• [Try it]
All that is needed is the number of lines in the records that contain the word "stimulus", stated without anything else.

Stored data entries
-.-.-

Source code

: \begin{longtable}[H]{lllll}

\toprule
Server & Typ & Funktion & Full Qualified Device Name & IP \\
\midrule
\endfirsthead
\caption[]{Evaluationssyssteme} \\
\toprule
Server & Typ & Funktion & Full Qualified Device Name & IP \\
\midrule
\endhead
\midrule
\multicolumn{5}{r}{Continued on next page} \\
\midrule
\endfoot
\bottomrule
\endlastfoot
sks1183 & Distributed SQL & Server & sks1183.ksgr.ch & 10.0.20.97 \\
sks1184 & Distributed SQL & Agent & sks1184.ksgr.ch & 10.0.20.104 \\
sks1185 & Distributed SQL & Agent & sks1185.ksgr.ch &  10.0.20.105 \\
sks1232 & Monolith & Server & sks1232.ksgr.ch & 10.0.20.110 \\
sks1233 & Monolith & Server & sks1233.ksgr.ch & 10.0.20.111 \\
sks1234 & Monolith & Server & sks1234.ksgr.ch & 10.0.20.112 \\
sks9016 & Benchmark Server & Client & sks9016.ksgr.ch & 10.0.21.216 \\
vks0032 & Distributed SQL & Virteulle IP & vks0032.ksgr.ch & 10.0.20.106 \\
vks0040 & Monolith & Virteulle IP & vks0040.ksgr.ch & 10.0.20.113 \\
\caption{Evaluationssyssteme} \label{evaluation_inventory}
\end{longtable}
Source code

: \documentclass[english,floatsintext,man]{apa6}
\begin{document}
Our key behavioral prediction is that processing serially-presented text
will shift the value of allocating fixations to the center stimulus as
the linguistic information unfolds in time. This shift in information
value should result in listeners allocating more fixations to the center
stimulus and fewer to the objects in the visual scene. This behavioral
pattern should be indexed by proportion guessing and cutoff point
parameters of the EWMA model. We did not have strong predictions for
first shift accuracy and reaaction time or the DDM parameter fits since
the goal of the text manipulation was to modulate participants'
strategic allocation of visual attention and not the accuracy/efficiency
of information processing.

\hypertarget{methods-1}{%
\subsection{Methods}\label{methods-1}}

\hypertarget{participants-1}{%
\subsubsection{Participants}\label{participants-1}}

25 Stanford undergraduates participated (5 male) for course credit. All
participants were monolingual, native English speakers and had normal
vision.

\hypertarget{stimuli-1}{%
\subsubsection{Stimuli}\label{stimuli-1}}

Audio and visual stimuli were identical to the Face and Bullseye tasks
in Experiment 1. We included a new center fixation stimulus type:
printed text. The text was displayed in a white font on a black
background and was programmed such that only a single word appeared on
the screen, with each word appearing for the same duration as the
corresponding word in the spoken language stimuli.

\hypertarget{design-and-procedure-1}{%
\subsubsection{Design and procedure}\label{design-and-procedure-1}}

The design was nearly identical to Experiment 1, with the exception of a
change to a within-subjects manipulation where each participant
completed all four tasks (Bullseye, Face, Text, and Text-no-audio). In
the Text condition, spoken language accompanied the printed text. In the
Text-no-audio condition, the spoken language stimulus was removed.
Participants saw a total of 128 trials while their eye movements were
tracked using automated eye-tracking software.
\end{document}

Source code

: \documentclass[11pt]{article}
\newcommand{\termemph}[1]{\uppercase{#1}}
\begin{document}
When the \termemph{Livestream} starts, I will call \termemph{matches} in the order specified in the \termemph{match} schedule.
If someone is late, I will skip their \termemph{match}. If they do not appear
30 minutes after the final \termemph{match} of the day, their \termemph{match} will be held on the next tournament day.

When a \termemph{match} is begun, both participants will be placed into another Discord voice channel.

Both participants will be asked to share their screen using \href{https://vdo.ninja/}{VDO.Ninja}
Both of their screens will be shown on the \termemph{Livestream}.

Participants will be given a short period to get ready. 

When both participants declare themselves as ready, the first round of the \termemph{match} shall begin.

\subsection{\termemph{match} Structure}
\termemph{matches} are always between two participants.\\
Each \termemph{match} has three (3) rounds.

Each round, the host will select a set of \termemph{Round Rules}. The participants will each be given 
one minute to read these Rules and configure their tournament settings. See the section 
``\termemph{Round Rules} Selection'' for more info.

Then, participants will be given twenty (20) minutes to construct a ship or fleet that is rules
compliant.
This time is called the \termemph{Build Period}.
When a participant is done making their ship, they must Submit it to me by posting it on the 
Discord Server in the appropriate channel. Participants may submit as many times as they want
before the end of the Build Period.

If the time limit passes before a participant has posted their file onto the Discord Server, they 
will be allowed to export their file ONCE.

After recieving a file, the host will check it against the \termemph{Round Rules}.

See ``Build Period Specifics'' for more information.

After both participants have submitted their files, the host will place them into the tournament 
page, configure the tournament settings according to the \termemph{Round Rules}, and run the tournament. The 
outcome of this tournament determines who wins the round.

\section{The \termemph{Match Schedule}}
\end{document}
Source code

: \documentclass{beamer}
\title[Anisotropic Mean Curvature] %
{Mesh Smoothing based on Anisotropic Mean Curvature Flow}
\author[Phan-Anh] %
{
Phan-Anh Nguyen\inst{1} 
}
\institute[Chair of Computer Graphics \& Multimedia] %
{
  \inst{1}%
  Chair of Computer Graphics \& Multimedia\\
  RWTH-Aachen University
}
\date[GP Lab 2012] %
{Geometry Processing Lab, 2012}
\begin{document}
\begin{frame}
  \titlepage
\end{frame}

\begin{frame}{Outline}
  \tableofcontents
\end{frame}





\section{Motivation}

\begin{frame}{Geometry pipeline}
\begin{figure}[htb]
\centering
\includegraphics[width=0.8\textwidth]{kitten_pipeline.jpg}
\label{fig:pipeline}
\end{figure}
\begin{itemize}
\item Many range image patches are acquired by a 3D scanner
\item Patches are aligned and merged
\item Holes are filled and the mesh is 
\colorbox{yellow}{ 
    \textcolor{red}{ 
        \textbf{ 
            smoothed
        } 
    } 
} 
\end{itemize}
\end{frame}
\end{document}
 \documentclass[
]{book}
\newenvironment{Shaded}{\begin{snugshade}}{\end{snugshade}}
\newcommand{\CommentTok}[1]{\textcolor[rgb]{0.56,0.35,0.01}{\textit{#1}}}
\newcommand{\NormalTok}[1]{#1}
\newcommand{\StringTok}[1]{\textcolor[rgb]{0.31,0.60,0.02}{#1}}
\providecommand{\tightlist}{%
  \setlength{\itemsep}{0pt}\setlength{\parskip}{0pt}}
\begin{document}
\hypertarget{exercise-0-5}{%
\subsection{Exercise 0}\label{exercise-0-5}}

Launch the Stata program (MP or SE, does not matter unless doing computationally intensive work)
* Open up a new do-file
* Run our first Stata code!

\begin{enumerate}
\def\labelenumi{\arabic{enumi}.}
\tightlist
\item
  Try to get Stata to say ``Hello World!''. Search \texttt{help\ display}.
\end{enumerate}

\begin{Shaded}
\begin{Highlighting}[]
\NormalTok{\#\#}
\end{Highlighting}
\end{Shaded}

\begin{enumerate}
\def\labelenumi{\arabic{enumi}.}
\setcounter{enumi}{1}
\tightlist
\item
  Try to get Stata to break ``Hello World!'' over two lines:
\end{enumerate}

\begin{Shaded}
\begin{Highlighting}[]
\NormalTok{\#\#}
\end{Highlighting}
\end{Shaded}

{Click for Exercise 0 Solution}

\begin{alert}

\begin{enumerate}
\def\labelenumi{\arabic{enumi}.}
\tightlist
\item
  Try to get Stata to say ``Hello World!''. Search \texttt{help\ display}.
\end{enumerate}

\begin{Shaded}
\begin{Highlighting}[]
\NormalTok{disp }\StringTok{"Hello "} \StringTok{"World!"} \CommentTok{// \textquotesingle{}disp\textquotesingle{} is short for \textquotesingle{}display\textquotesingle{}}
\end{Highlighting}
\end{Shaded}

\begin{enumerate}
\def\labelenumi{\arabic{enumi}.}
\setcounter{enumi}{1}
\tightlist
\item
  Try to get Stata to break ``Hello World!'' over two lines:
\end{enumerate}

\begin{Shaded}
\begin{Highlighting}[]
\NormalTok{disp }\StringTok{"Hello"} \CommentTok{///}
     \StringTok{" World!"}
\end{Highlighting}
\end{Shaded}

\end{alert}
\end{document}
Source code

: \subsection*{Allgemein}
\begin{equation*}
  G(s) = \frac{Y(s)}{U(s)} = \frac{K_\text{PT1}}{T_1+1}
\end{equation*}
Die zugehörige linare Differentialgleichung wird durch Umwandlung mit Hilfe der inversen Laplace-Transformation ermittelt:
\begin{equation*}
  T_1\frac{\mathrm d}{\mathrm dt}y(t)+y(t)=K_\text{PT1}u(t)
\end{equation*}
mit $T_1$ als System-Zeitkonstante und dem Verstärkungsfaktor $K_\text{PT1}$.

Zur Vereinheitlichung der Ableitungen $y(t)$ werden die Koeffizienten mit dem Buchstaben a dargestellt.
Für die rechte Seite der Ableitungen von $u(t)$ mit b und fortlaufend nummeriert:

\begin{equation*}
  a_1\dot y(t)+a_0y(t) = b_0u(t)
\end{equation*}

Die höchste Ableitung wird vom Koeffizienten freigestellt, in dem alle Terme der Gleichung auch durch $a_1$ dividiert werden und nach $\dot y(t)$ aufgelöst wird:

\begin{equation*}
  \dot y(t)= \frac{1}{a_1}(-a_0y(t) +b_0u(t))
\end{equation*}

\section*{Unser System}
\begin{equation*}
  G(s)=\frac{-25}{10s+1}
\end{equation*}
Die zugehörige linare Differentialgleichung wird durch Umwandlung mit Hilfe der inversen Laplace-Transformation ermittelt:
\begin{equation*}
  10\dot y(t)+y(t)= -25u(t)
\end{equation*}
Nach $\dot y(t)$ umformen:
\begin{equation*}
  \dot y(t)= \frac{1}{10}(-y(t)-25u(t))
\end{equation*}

-.-.-

• [Exercise solution]
4